Within moments of the blast, thousands of people began fleeing from the fairgrounds. Motorists hearing the blast and seeing the smoke from area freeways and roads began to use their cell phones simultaneously by the thousands. Cellular phone systems rapidly became flooded.
On Monday, 8 July, an Associated Press wire bulletin surfaced that three moisture density gauges—each containing 10 mCi cesium-137—were first reported missing that morning from a construction site on Mary-land’s Eastern Shore. The site manager said the gauges were last seen on 1 July, the day before the construction crew left the site for the extended holiday weekend.
Given this new information, public safety authorities had a high index of suspicion that this terrorist blast may have been caused by a “dirty bomb” containing the cesium-137 from the Eastern Shore construction site. Environmental sampling revealed elevated radiation levels at the site of the explosion, consistent with this hypothesis.
In the several weeks after the attacks, emergency rooms noted a surge in patients coming in for anxiety-related symptoms.
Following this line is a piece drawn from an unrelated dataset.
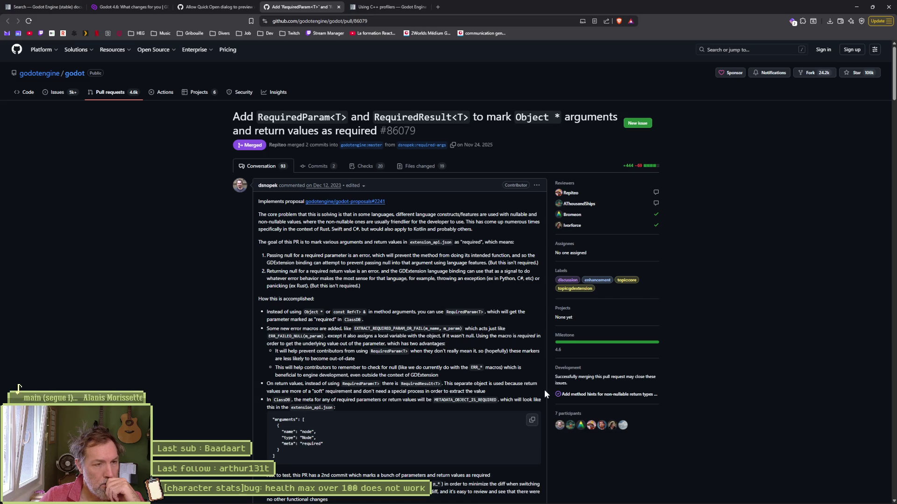
click(435, 22)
Area pharmacies were flooded with prescriptions for anxiolytic and antidepressant medications. Community mental health services were being strained as Anytown citizens attempted to come to grips with the horror of this terrorist attack. Many residents of Anytown stated they would never return to the city again because they believed the area would never be adequately decontaminated.
Questions. What are the potential environmental impacts of a dirty bomb? What can be done to prepare for and respond to such impacts? How would local, state, and federal public health and partner emergency response agencies work together in this scenario? What steps would be taken to distinguish a dirty bomb vs. from another type of explosion? What steps would be taken to evacuate, contain, and decontaminate the affected area? Would evacuation involve all of Anywhere County? Who would take the lead in communicating timely, accurate information to the public on radiation terror before, during, and after this event? What would the crisis- and consequence-phase mental health service responses be to an attack on Anytown by a “dirty bomb”? What steps, if any, could have prevented this attack from occurring or could have reduced the number of deaths and injuries?